Anvisa untuk saat ini membatasi impor Sputnik V ke jumlah yang cukup untuk menutupi hanya 1% dari populasi enam negara bagian utara yang mengajukan permintaan vaksin asli, yang menyerukan 67 juta dosis. Batch harus menjalani analisis oleh laboratorium milik negara untuk menunjukkan bahwa mereka aman dan tidak mengandung adenovirus replika, dan hanya orang dewasa yang sehat yang memenuhi syarat untuk disuntik.


Selain itu, negara bagian yang memberikan vaksin harus mengungkapkan kepada penduduk bahwa badan pengawas tidak menetapkan produk untuk kualitas, keamanan, atau kemanjuran. Dan dalam langkah yang diusulkan oleh gubernur Brasil, negara bagian harus melakukan studi kemanjuran Sputnik V di bawah pengawasan Anvisa.

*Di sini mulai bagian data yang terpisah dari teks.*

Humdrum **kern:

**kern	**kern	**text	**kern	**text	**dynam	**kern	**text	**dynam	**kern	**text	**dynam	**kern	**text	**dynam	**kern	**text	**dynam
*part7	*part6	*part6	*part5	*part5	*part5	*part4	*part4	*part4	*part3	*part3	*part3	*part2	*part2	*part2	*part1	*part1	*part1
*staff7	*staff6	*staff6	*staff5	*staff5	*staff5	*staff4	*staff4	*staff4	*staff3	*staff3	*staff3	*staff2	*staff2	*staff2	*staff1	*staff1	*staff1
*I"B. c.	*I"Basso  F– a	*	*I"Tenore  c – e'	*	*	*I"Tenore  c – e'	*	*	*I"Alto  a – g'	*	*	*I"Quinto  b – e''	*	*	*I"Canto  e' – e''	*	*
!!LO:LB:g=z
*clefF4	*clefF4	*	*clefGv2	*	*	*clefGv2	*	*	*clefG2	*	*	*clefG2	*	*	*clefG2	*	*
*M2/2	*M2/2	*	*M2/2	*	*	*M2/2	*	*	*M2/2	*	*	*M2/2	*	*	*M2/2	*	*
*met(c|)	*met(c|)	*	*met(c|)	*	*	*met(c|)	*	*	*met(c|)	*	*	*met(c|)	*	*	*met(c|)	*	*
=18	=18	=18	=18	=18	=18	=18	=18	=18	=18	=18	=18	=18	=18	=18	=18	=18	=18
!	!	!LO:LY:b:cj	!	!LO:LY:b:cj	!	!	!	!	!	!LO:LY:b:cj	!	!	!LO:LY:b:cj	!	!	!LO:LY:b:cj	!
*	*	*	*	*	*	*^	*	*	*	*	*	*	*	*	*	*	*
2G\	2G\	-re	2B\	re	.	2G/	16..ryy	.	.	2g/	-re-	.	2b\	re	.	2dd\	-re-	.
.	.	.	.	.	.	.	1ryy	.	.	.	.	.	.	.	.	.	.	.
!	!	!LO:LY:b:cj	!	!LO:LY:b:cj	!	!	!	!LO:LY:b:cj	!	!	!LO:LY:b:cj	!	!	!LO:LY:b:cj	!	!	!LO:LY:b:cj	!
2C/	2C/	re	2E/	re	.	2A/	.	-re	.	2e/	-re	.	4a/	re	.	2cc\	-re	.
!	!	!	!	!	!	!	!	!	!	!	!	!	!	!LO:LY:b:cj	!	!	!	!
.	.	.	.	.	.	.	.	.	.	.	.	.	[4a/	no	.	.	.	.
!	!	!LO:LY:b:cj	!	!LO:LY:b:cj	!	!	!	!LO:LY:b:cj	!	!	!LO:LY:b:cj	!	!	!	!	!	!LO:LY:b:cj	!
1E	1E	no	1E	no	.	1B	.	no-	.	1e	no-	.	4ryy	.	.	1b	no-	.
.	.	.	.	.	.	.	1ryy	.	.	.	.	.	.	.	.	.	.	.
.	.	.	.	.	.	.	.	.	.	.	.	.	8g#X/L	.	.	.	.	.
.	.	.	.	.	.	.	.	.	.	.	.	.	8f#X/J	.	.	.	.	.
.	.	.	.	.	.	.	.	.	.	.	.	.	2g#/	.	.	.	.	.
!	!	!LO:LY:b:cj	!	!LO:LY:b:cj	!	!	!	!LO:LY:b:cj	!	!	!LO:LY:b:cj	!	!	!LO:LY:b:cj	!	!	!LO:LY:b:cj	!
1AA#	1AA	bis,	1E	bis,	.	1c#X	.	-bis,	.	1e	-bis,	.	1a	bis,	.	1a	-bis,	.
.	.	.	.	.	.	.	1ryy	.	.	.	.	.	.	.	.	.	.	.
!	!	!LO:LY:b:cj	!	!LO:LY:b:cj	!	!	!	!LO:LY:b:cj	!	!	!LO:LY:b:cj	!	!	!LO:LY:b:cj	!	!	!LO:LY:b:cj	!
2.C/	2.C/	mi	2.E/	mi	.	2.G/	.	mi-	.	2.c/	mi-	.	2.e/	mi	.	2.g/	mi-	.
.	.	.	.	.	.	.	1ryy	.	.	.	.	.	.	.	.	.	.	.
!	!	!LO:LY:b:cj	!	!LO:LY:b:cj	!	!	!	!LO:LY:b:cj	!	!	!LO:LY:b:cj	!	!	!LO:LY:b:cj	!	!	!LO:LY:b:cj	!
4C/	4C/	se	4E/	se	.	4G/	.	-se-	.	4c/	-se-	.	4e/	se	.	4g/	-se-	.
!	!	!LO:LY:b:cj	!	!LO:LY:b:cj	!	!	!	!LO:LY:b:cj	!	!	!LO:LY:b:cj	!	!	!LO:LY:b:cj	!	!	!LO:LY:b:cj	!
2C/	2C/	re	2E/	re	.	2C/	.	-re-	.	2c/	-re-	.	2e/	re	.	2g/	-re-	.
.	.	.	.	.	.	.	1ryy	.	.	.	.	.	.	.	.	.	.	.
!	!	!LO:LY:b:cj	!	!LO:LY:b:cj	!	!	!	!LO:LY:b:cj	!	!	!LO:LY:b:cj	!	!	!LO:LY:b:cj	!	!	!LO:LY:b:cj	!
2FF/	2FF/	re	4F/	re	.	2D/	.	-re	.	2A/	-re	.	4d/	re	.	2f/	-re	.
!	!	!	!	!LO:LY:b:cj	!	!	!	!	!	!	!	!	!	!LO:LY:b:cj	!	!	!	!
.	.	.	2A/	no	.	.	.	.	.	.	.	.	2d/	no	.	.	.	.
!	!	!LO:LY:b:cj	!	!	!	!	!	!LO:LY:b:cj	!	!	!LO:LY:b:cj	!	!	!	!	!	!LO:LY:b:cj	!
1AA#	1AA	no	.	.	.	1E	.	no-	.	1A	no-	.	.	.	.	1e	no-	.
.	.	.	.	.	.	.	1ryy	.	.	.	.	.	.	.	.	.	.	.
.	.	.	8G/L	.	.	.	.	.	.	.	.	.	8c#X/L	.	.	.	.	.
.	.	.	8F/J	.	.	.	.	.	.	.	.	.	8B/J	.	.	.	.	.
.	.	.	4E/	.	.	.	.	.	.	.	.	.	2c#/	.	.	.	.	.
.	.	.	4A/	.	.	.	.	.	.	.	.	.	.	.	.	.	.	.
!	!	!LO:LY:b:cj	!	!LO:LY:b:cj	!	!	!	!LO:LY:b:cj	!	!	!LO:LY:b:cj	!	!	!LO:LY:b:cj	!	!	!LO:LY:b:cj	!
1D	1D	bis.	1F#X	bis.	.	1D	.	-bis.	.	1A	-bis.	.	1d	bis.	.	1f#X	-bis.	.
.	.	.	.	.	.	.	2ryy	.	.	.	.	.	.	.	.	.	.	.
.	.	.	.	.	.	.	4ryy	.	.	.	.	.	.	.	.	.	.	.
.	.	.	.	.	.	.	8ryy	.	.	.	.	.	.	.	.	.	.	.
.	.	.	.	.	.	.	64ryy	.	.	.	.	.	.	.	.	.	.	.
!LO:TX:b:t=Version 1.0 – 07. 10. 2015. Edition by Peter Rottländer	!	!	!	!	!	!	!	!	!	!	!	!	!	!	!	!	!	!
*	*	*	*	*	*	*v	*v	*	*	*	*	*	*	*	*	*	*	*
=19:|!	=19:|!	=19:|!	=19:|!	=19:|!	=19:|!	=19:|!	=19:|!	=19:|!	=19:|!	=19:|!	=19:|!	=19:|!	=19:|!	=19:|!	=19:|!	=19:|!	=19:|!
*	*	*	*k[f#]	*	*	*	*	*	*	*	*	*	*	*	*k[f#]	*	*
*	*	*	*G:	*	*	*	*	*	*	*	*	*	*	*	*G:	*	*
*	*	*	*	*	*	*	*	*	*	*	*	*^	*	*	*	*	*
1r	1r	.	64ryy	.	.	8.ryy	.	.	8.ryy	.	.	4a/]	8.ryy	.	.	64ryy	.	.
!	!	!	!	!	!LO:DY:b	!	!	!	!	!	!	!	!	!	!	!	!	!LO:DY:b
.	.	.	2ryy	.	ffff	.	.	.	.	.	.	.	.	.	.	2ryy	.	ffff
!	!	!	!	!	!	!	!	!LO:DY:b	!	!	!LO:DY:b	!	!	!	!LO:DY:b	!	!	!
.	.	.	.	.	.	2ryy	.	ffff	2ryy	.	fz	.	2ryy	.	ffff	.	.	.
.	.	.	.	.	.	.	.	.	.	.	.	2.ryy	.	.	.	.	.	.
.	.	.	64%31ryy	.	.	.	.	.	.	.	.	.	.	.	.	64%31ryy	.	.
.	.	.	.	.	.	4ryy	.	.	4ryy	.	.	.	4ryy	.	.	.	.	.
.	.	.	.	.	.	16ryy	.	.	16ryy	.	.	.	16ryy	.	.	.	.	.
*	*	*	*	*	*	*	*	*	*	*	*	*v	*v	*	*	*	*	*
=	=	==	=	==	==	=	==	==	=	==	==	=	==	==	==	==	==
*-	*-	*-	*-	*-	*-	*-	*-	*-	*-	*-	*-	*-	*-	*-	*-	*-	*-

“Itu adalah kemenangan bagi kami, dan kami akan bekerja sama untuk mengikuti semua persyaratan,” kata Sergio Rezende, mantan menteri sains Brasil, yang merupakan bagian dari dewan ilmiah yang mendukung para gubernur yang meminta vaksin. Rezende menyatakan bahwa Anvisa awalnya memveto impor karena alasan politik, karena Presiden Brasil Jair Bolsonaro mengkritik vaksin COVID-19, terutama yang diproduksi oleh “negara komunis”, seperti China dan Rusia.


Izin penggunaan sementara Sputnik V dapat ditangguhkan kapan saja jika Anvisa atau Organisasi Kesehatan Dunia menolaknya sebagai izin penggunaan darurat resmi (masih dalam evaluasi di Brasil), atau jika ada masalah yang muncul selama tes laboratorium atau vaksinasi. Tidak ada prediksi kapan dosis yang disetujui akan tiba, tetapi gubernur Brasil, Anvisa, dan produsen sudah mendiskusikan peluncuran vaksinasi.


Bagi ahli imunologi Jorge Kalil, seorang ahli vaksin di kampus utama Universitas Federal São Paulo, kompromi Anvisa adalah strategi yang cerdas. “Kami tidak dalam posisi untuk membuang vaksin, dan itu adalah solusi yang baik untuk melihat apakah, secara efektif, di bawah pengawasan Brasil, vaksin ini bekerja dengan baik dan dapat didistribusikan ke seluruh populasi.”